TO DO: In the records below, find each line with the word "Pasture" and copy it.

STUDY MATERIAL:
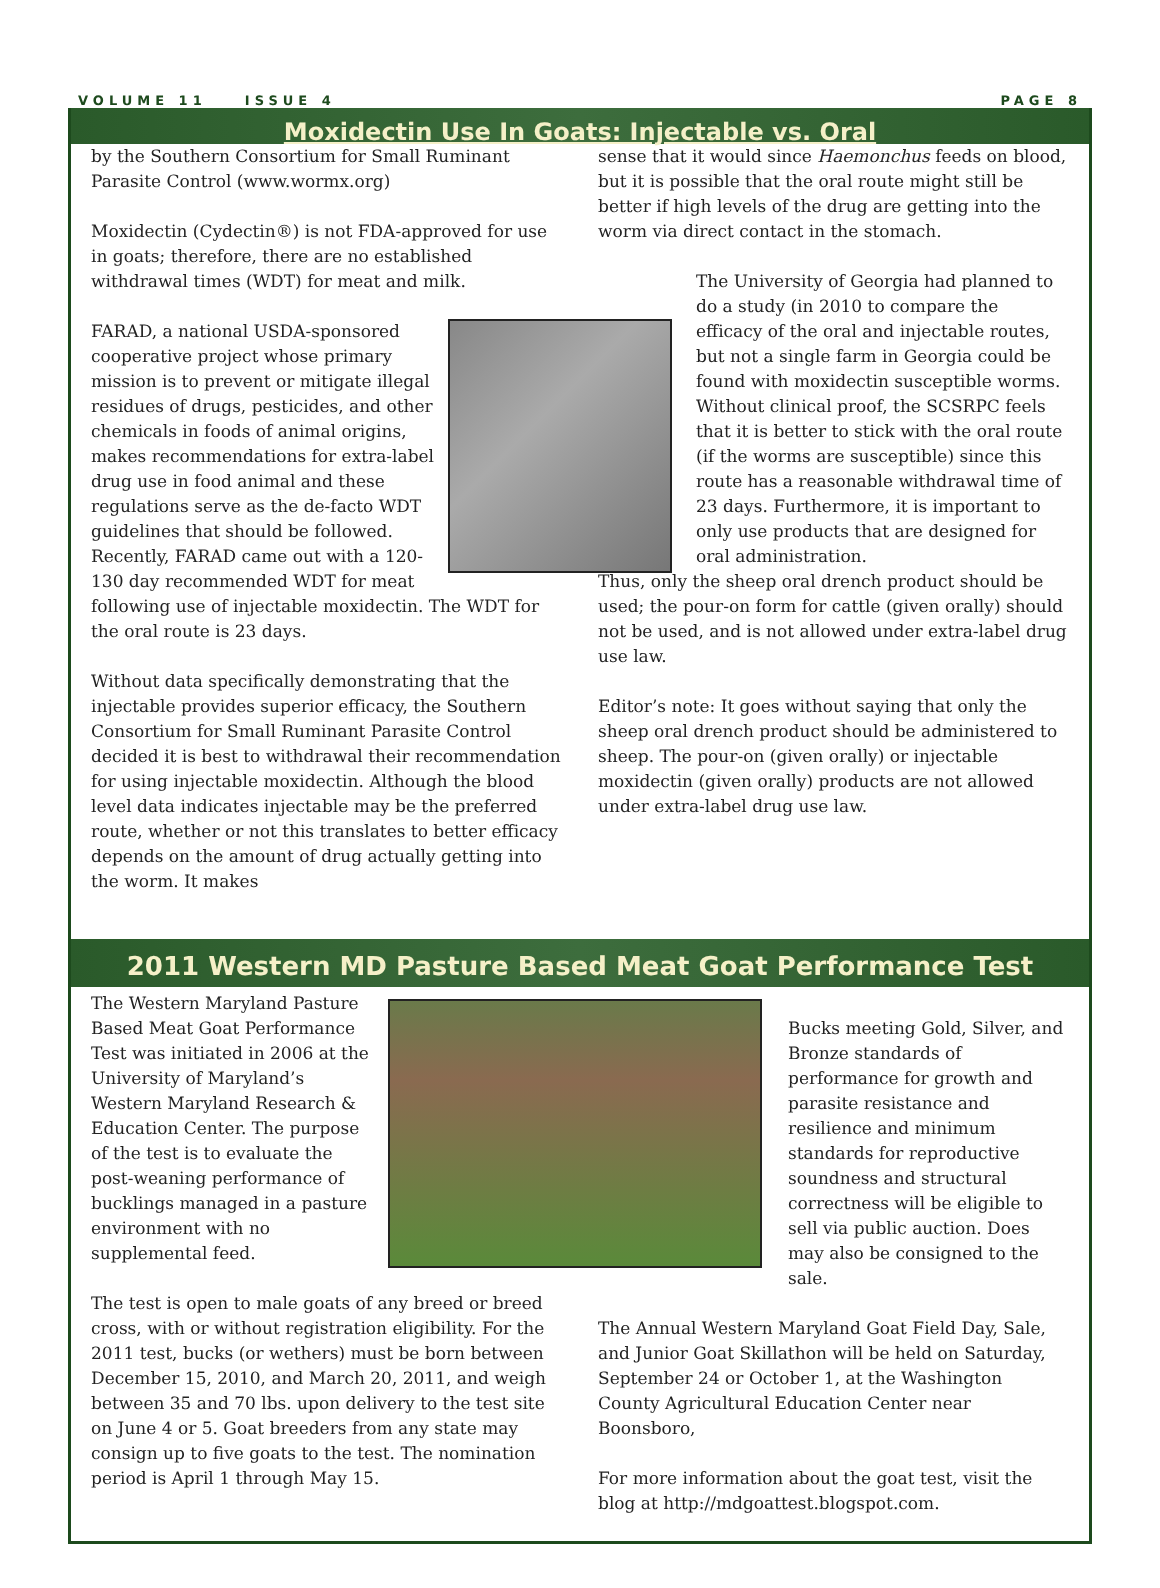VOLUME 11 ISSUE 4 PAGE 8
Moxidectin Use In Goats: Injectable vs. Oral
by the Southern Consortium for Small Ruminant Parasite Control (www.wormx.org)
Moxidectin (Cydectin®) is not FDA-approved for use in goats; therefore, there are no established withdrawal times (WDT) for meat and milk.
FARAD, a national USDA-sponsored cooperative project whose primary mission is to prevent or mitigate illegal residues of drugs, pesticides, and other chemicals in foods of animal origins, makes recommendations for extra-label drug use in food animal and these regulations serve as the de-facto WDT guidelines that should be followed. Recently, FARAD came out with a 120-130 day recommended WDT for meat following use of injectable moxidectin. The WDT for the oral route is 23 days.
Without data specifically demonstrating that the injectable provides superior efficacy, the Southern Consortium for Small Ruminant Parasite Control decided it is best to withdrawal their recommendation for using injectable moxidectin. Although the blood level data indicates injectable may be the preferred route, whether or not this translates to better efficacy depends on the amount of drug actually getting into the worm. It makes
sense that it would since Haemonchus feeds on blood, but it is possible that the oral route might still be better if high levels of the drug are getting into the worm via direct contact in the stomach.
The University of Georgia had planned to do a study (in 2010 to compare the efficacy of the oral and injectable routes, but not a single farm in Georgia could be found with moxidectin susceptible worms. Without clinical proof, the SCSRPC feels that it is better to stick with the oral route (if the worms are susceptible) since this route has a reasonable withdrawal time of 23 days. Furthermore, it is important to only use products that are designed for oral administration.
Thus, only the sheep oral drench product should be used; the pour-on form for cattle (given orally) should not be used, and is not allowed under extra-label drug use law.
Editor’s note: It goes without saying that only the sheep oral drench product should be administered to sheep. The pour-on (given orally) or injectable moxidectin (given orally) products are not allowed under extra-label drug use law.
2011 Western MD Pasture Based Meat Goat Performance Test
The Western Maryland Pasture Based Meat Goat Performance Test was initiated in 2006 at the University of Maryland’s Western Maryland Research & Education Center. The purpose of the test is to evaluate the post-weaning performance of bucklings managed in a pasture environment with no supplemental feed.
The test is open to male goats of any breed or breed cross, with or without registration eligibility. For the 2011 test, bucks (or wethers) must be born between December 15, 2010, and March 20, 2011, and weigh between 35 and 70 lbs. upon delivery to the test site on June 4 or 5. Goat breeders from any state may consign up to five goats to the test. The nomination period is April 1 through May 15.
Bucks meeting Gold, Silver, and Bronze standards of performance for growth and parasite resistance and resilience and minimum standards for reproductive soundness and structural correctness will be eligible to sell via public auction. Does may also be consigned to the sale.
The Annual Western Maryland Goat Field Day, Sale, and Junior Goat Skillathon will be held on Saturday, September 24 or October 1, at the Washington County Agricultural Education Center near Boonsboro,
For more information about the goat test, visit the blog at http://mdgoattest.blogspot.com.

RESULT:
2011 Western MD Pasture Based Meat Goat Performance Test
The Western Maryland Pasture Based Meat Goat Performance Test was initiated in 2006 at the University of Maryland’s Western Maryland Research & Education Center. The purpose of the test is to evaluate the post-weaning performance of bucklings managed in a pasture environment with no supplemental feed.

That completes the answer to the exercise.